Not in the Cards

Legislators don't seem to mind gambling at Indian casinos, but they can't agree on what games will play

The House says no to card games. The Senate says yes. And in the middle is a governor who just wants the money.

The unbalanced equation has some gamblers and Indian tribes going mad as they try to figure out what will and won't be allowed once the state's budget is finally adopted.

The House passed a gambling bill Tuesday that would strip casinos like the Seminole Hard Rock of virtually any games except the hypnotizing Las Vegas style slots.
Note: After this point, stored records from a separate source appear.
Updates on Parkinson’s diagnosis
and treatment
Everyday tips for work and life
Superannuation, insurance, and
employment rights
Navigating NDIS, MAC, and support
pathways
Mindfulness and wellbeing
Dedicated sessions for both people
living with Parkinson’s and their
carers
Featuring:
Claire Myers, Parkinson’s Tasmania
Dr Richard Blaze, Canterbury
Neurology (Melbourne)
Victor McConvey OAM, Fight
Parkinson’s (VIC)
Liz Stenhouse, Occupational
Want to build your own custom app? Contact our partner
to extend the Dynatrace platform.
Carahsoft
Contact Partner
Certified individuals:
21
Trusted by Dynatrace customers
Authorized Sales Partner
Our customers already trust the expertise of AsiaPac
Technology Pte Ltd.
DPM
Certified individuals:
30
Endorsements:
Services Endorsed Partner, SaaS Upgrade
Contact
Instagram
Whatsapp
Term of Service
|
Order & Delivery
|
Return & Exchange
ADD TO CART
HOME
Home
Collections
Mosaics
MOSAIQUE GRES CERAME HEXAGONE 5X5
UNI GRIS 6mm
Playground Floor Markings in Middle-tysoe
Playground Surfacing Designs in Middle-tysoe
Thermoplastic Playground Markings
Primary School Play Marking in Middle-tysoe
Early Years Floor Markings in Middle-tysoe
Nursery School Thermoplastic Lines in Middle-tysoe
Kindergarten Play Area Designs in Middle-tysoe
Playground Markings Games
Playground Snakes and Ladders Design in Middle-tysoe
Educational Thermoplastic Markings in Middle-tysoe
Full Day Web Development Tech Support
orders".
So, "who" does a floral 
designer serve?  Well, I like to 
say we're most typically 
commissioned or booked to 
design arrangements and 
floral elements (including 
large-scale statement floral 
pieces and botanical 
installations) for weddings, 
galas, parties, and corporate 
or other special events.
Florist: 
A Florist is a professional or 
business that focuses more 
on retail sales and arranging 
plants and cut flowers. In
The compromise - and we use that term loosely - was completely opposite of what the Senate passed last week.

Under that proposal, the Seminoles would receive a winner-takes-all package - slots, black jack, roulette and craps. A gambler's paradise to say the least. All they had to do was share the wealth.

Currently, the Seminoles are operating black jack and baccarat games along with slots and poker under a signed agreement with Gov. Charlie Crist. The state Supreme Court has already said the pact was illegal, but no one has had the marbles to go on Seminole Reservation land and shut the games down.

Ultimately, this could all end in a stalemate and the Seminoles will continue raking in the money and operating card games. 

The chances the Seminoles agree to the House bill are about the same as a black jack player taking it hit when they already have 21.

For you mathematicians out there, that's one in a gazillion.